Commit Graph

40 Commits

Author SHA1 Message Date
abhinav
357f7b44ef Encapsulate all the arguments required by the query callback function in a struct.
If we want to add or remove arguments from the callback functions, it requires
changing the callback interface all over the place. By letting the callback simply
expect a single struct argument, it would clean things up a bit.

ok christos
2017-11-25 14:29:38 +00:00
abhinav
f56c37233e Don't use the custom tokenizer when compiled with debugging on
Using the custom tokenizer means one cannot interactively query the database
through the SQLite shell, thus thwarting the purpose of the debug build option.
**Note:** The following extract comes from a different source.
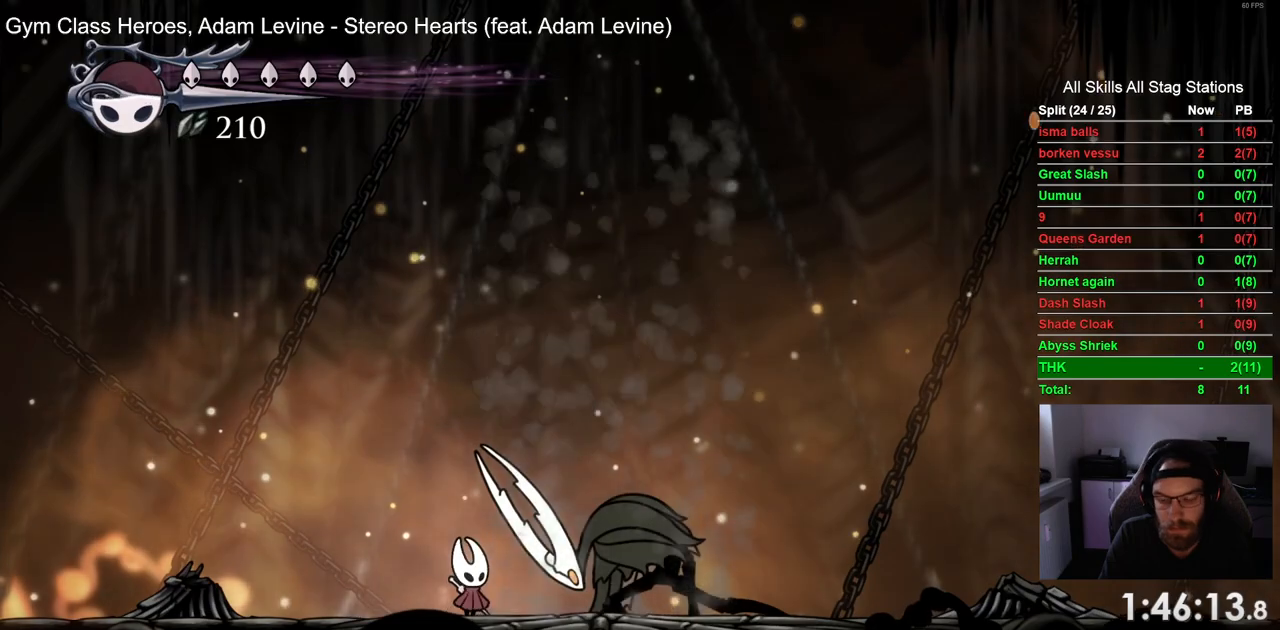
{"buttons": [], "left_stick": "center", "right_stick": "center", "events": [[33, "SQUARE", "up"], [317, "SQUARE", "down"], [467, "SQUARE", "up"]]}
Thanks to leot@ for reporting it.

(While there change the debug macro from DEBUG to APROPOS_DEBUG)
2017-08-01 16:16:32 +00:00
abhinav
188f922ddf Add a custom tokenizer which does not stem certain keywords.
Which keywords should not be stemmed is specified in the nostem.txt file.
(Right now I have taken all the man page names, split them if they had
underscores, removed common English words and converted everything to
lowercase.)

The tokenizer itself is based on the Porter stemming tokenizer shipped with
Sqlite. The code in custom_apropos_tokenizer.c is copy of that code with
some modifications to prevent stemming keywords specified in nostem.txt.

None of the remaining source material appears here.